ROANOKE TIMES

                         Roanoke Times
                 Copyright (c) 1995, Landmark Communications, Inc.

DATE: THURSDAY, February 27, 1992                   TAG: 9202270275
SECTION: EXTRA                    PAGE: 1   EDITION: METRO 
SOURCE: Ben Beagle
DATELINE:                                 LENGTH: Medium


IT'S HARD TO WASH YOUR HANDS OF THIS SICKNESS

As we all know, this has been a season of terrible illnesses that cause people to be off from work for days.

This has raised a social problem I think we ought to discuss right now.

All of you snooty people who want to talk about what is going to happen when Mikhail Gorbachev visits Ronald Reagan can just leave.

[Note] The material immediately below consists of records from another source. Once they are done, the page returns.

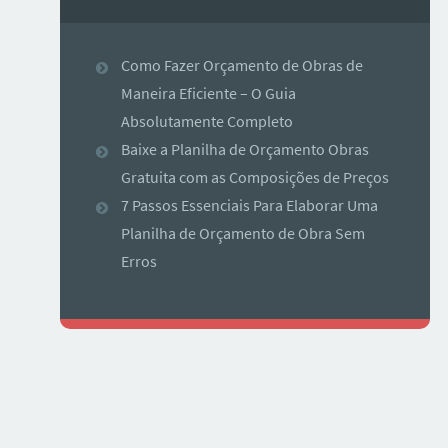
Como Fazer Orçamento de Obras de
Maneira Eficiente – O Guia
Absolutamente Completo
Baixe a Planilha de Orçamento Obras
Gratuita com as Composições de Preços
7 Passos Essenciais Para Elaborar Uma
Planilha de Orçamento de Obra Sem
Erros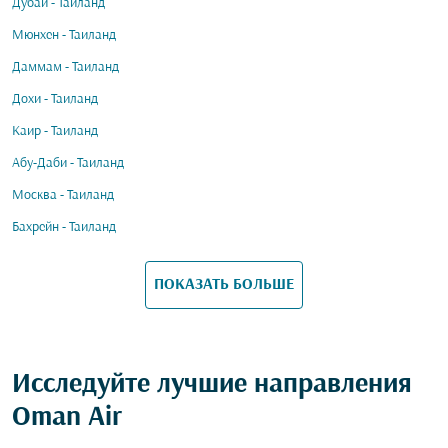
Дубай - Таиланд
Мюнхен - Таиланд
Даммам - Таиланд
Дохи - Таиланд
Каир - Таиланд
Абу-Даби - Таиланд
Москва - Таиланд
Бахрейн - Таиланд
ПОКАЗАТЬ БОЛЬШЕ
Исследуйте лучшие направления
Oman Air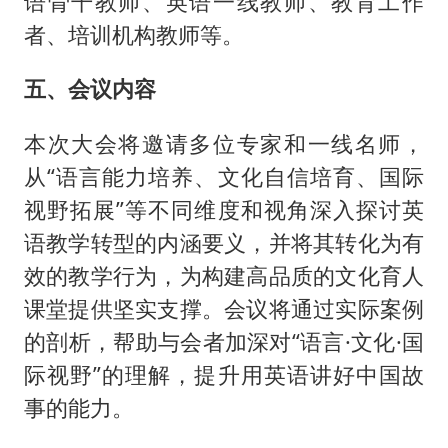
语骨干教师、英语一线教师、教育工作
者、培训机构教师等。
五、会议内容
本次大会将邀请多位专家和一线名师，
从“语言能力培养、文化自信培育、国际
视野拓展”等不同维度和视角深入探讨英
语教学转型的内涵要义，并将其转化为有
效的教学行为，为构建高品质的文化育人
课堂提供坚实支撑。会议将通过实际案例
的剖析，帮助与会者加深对“语言·文化·国
际视野”的理解，提升用英语讲好中国故
事的能力。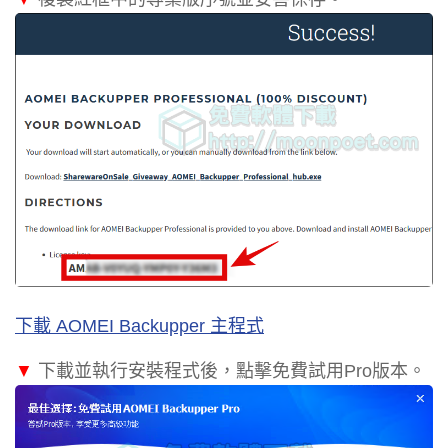
下載 AOMEI Backupper 主程式
▼
下載並執行安裝程式後，點擊免費試用Pro版本。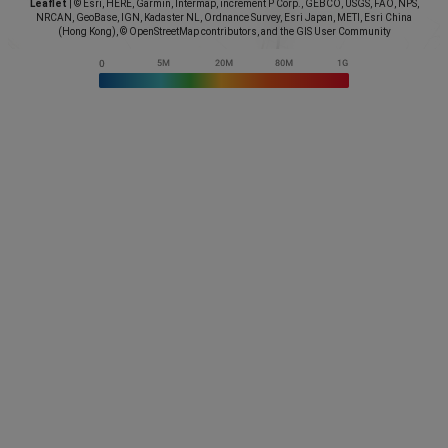
Leaflet
|
© Esri, HERE, Garmin, Intermap, increment P Corp., GEBCO, USGS, FAO, NPS,
NRCAN, GeoBase, IGN, Kadaster NL, Ordnance Survey, Esri Japan, METI, Esri China
(Hong Kong), © OpenStreetMap contributors, and the GIS User Community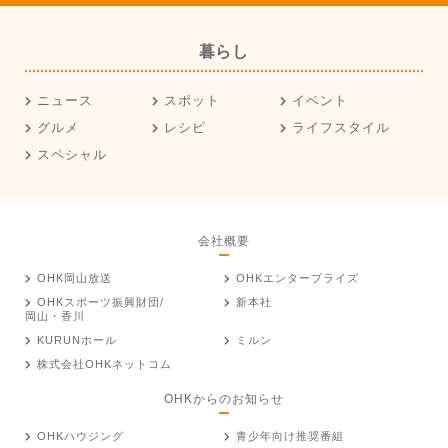
暮らし
ニュース
スポット
イベント
グルメ
レシピ
ライフスタイル
スペシャル
会社概要
OHK岡山放送
OHKエンタープライズ
OHKスポーツ振興財団/
新本社
岡山・香川
KURUNホール
ミルン
株式会社OHKネットコム
OHKからのお知らせ
OHKハウジング
青少年向け推奨番組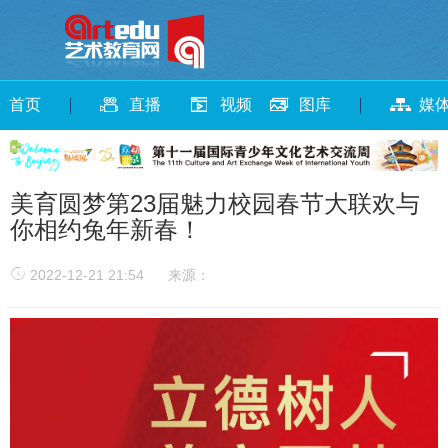
首页
直播
视频
图库
媒
美育圆梦第23届魅力校园春节大联欢与
你相约兔年新春！
2022-12-21 21:54
来源：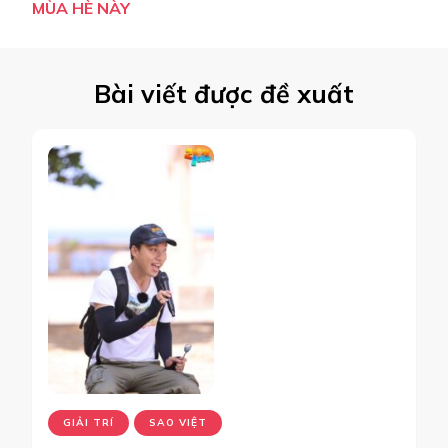
MÙA HÈ NÀY
Bài viết được đề xuất
GIẢI TRÍ
SAO VIỆT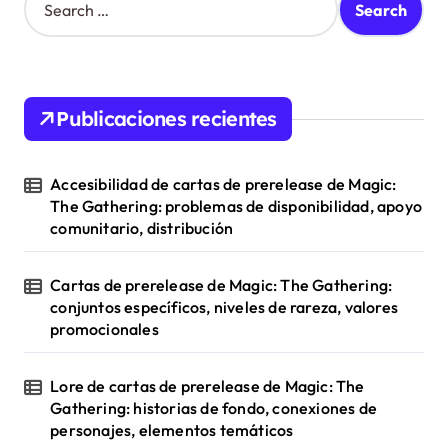
e
a
r
c
h
Publicaciones recientes
f
o
r
Accesibilidad de cartas de prerelease de Magic:
:
The Gathering: problemas de disponibilidad, apoyo
comunitario, distribución
Cartas de prerelease de Magic: The Gathering:
conjuntos específicos, niveles de rareza, valores
promocionales
Lore de cartas de prerelease de Magic: The
Gathering: historias de fondo, conexiones de
personajes, elementos temáticos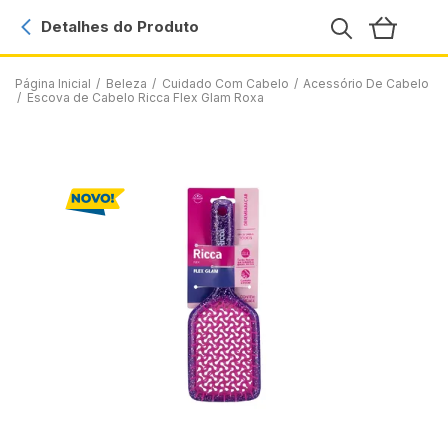
Detalhes do Produto
Página Inicial
/
Beleza
/
Cuidado Com Cabelo
/
Acessório De Cabelo
/
Escova de Cabelo Ricca Flex Glam Roxa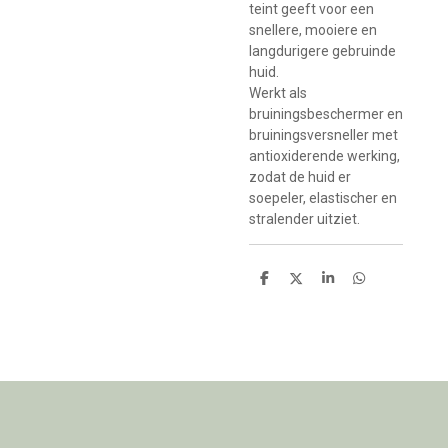
teint geeft voor
een
snellere, mooiere en
langdurigere gebruinde
huid.
Werkt als
bruiningsbeschermer en
bruiningsversneller met
antioxiderende werking,
zodat de huid er
soepeler, elastischer en
stralender uitziet.
D
D
S
D
e
e
h
e
l
e
a
l
e
l
r
e
n
e
n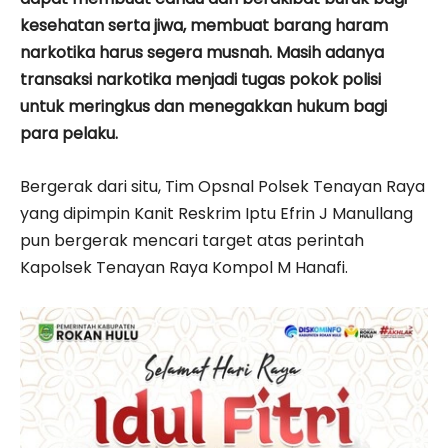
kesehatan serta jiwa, membuat barang haram
narkotika harus segera musnah. Masih adanya
transaksi narkotika menjadi tugas pokok polisi
untuk meringkus dan menegakkan hukum bagi
para pelaku.
Bergerak dari situ, Tim Opsnal Polsek Tenayan Raya
yang dipimpin Kanit Reskrim Iptu Efrin J Manullang
pun bergerak mencari target atas perintah
Kapolsek Tenayan Raya Kompol M Hanafi.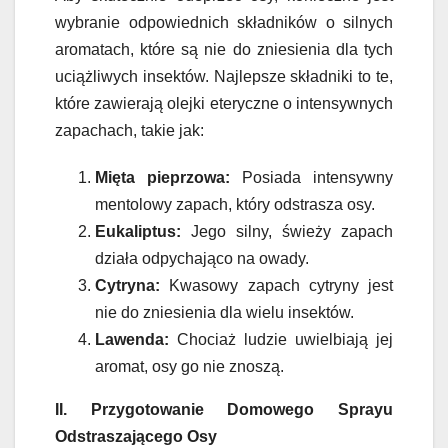
wybranie odpowiednich składników o silnych
aromatach, które są nie do zniesienia dla tych
uciążliwych insektów. Najlepsze składniki to te,
które zawierają olejki eteryczne o intensywnych
zapachach, takie jak:
Mięta pieprzowa:
Posiada intensywny
mentolowy zapach, który odstrasza osy.
Eukaliptus:
Jego silny, świeży zapach
działa odpychająco na owady.
Cytryna:
Kwasowy zapach cytryny jest
nie do zniesienia dla wielu insektów.
Lawenda:
Chociaż ludzie uwielbiają jej
aromat, osy go nie znoszą.
II. Przygotowanie Domowego Sprayu
Odstraszającego Osy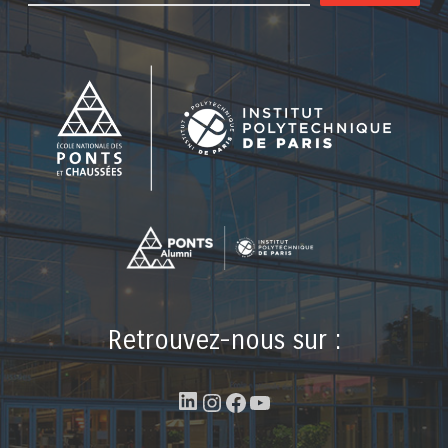
Retrouvez-nous sur :
LinkedIn
Instagram
Facebook
YouTube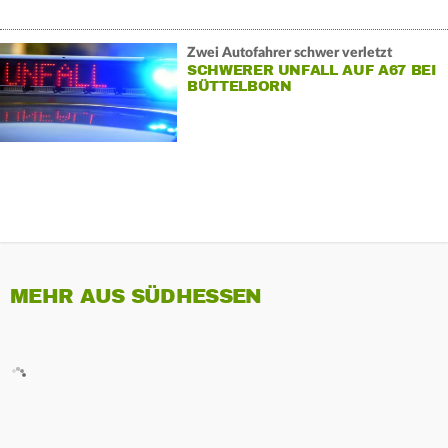
Zwei Autofahrer schwer verletzt
SCHWERER UNFALL AUF A67 BEI
BÜTTELBORN
MEHR AUS SÜDHESSEN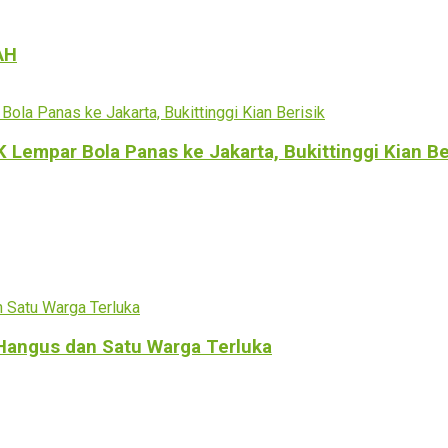
AH
empar Bola Panas ke Jakarta, Bukittinggi Kian Be
Hangus dan Satu Warga Terluka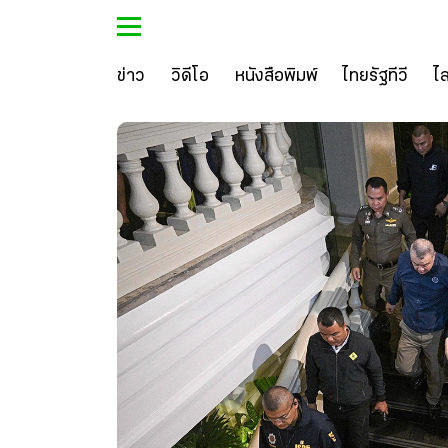
ข่าว
วิดีโอ
หนังสือพิมพ์
ไทยรัฐทีวี
ไ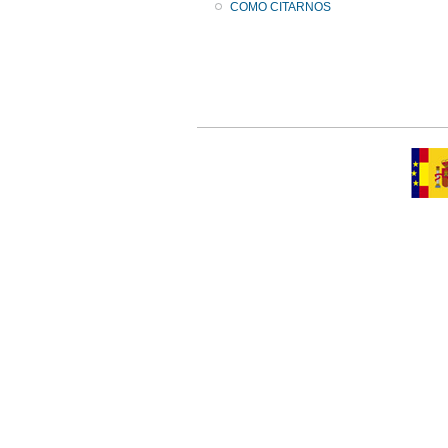
COMO CITARNOS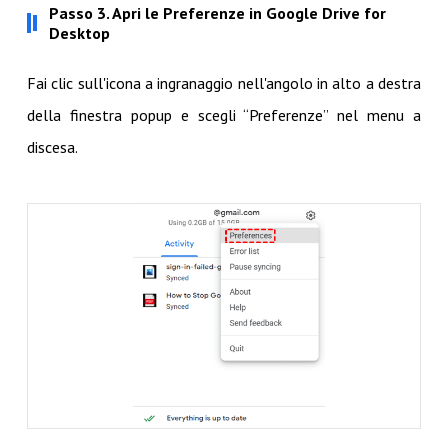
Passo 3. Apri le Preferenze in Google Drive for
Desktop
Fai clic sull'icona a ingranaggio nell'angolo in alto a destra
della finestra popup e scegli “Preferenze” nel menu a
discesa.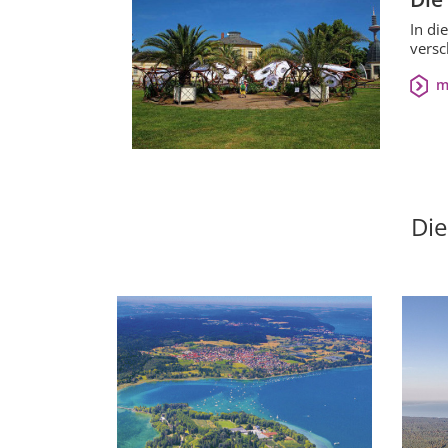
In di
versc
m
Die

I'll say here, though, that it will be interesting if Raisa and Nancy get stressed out and scratch each other's eyes out.

The meeting is supposed to be at the Ronald Reagan Presidential Libary in California - which means that anything can happen, including special showings of "Bedtime for Bonzo."

But let's get back to our problem.

You know how it is. Finley, your deskmate, comes down with some awful affliction and is off for a week.

When Finley returns, he looks like one of the extras in "Night of the Living Dead" - which is what I looked like when I came back, except I was a trifle fleshy for a zombie.

You certainly can't say to Finley: "Wowie howie, Finley, you look terrible. Are you sure you aren't contagious? I bet you got some dandy plague sores. Boy, I hope you got a will, son."

No. What you have to do is shake Finley's hand, although he may still be contagious, and say: "Welcome back, old fellow. I can see you're your old dynamic self again, and I know that management is pleased that you are back on board."

In such cases, you should be careful not to let Finley see you race to the men's room, where you scrub your hands with harsh chemicals to kill the germs.

It's probably worse if Finley, after a week of calling in so sick you can hear his death rattles across the room, comes back looking like he did when he was a freshman in college.

You certainly don't go up to him and say: "Finley, you wily fox, you. You just got a week off at company expense, right? Hey, pal, how much did it cost to get the dancing girls in, huh?"

No. You comment instead on how very effective these new drugs can be, and to assure Finley you don't think he's a cheater, you shake hands with him. Then, it's back to the harsh chemicals in the men's room.

I hope you'll pay attention to what I've said here, and when your deskmate gets back from the outer limits you'll be kind.

That's more than I got. When I returned to the office, everybody said I had survived the only disease in the world with calories in it.

Now, if you'll excuse me, I'm due in the men's bathroom. This thing's made a compulsive handwasher out of me.